The answer is every line in the data below that contains the word "hscroll".

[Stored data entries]
★ ★ ★ ★ ★
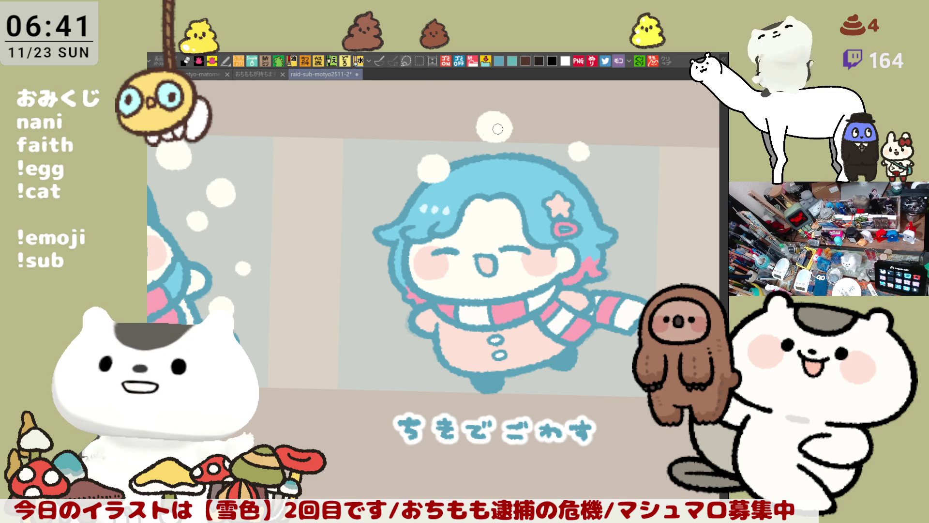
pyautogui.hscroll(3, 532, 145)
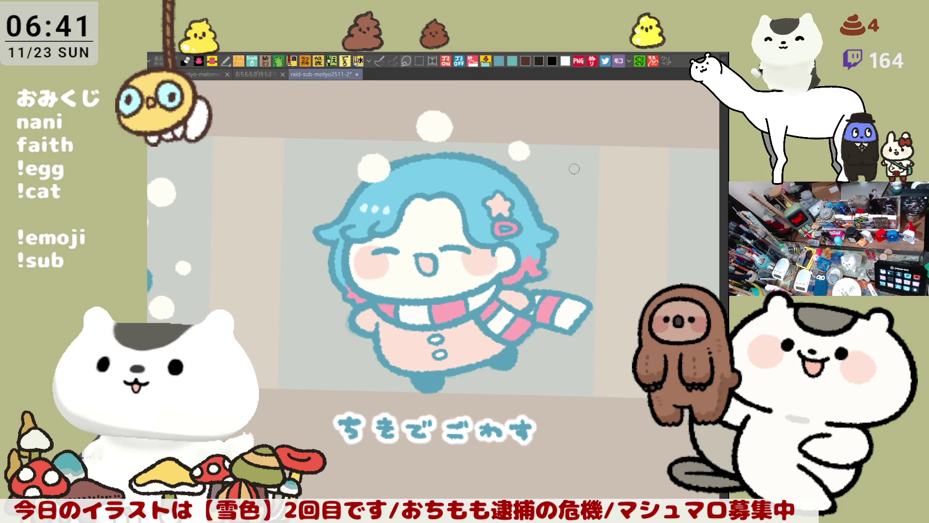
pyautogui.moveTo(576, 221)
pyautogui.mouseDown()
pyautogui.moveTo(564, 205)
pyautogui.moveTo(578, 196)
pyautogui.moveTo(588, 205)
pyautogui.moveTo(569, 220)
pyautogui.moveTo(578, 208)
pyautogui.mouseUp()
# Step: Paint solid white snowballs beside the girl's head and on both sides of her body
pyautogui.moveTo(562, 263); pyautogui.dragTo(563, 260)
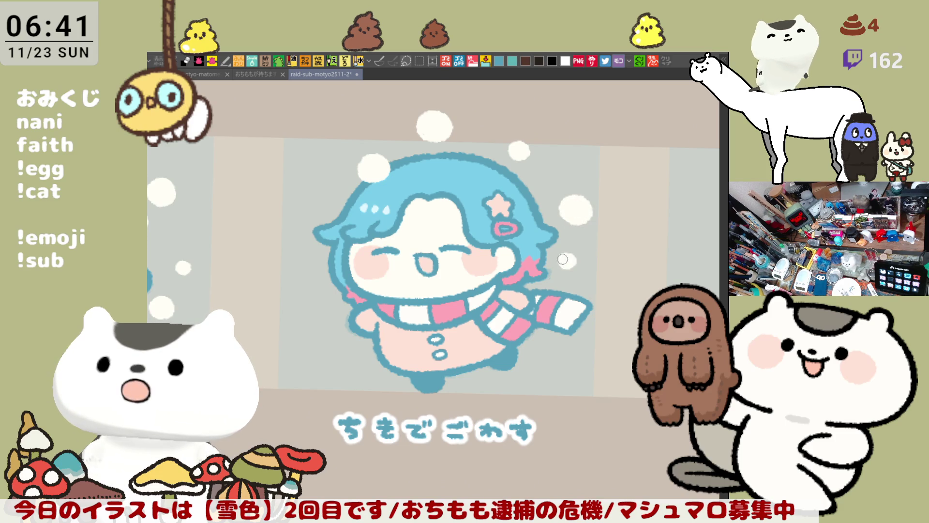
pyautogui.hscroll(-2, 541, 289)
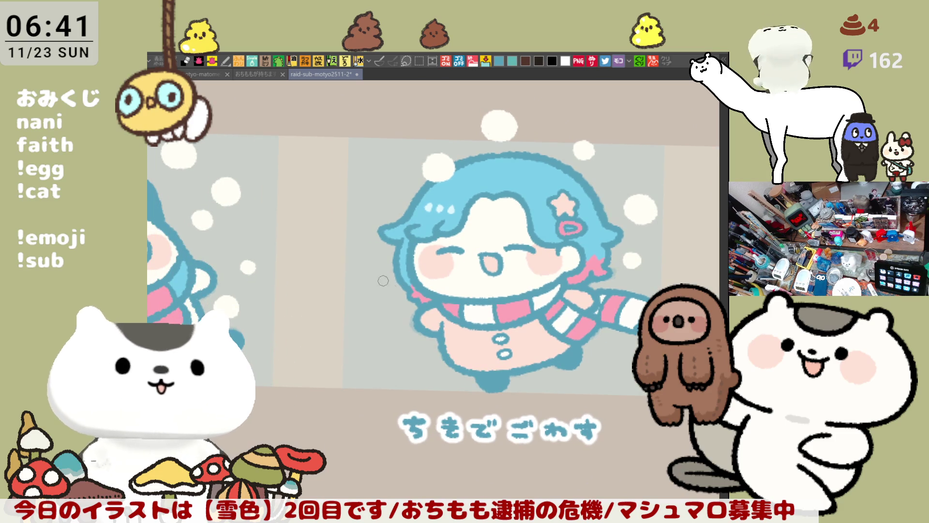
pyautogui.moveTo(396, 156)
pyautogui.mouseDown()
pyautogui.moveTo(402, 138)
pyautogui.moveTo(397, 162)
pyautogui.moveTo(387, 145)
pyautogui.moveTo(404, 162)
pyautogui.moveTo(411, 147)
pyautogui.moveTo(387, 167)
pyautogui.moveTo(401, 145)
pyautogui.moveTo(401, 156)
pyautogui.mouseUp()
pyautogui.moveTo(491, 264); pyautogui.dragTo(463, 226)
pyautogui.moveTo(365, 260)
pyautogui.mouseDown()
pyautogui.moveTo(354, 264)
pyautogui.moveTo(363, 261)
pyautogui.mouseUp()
★ ★ ★ ★ ★
RESPONSE:
pyautogui.hscroll(3, 532, 145)
pyautogui.hscroll(-2, 541, 289)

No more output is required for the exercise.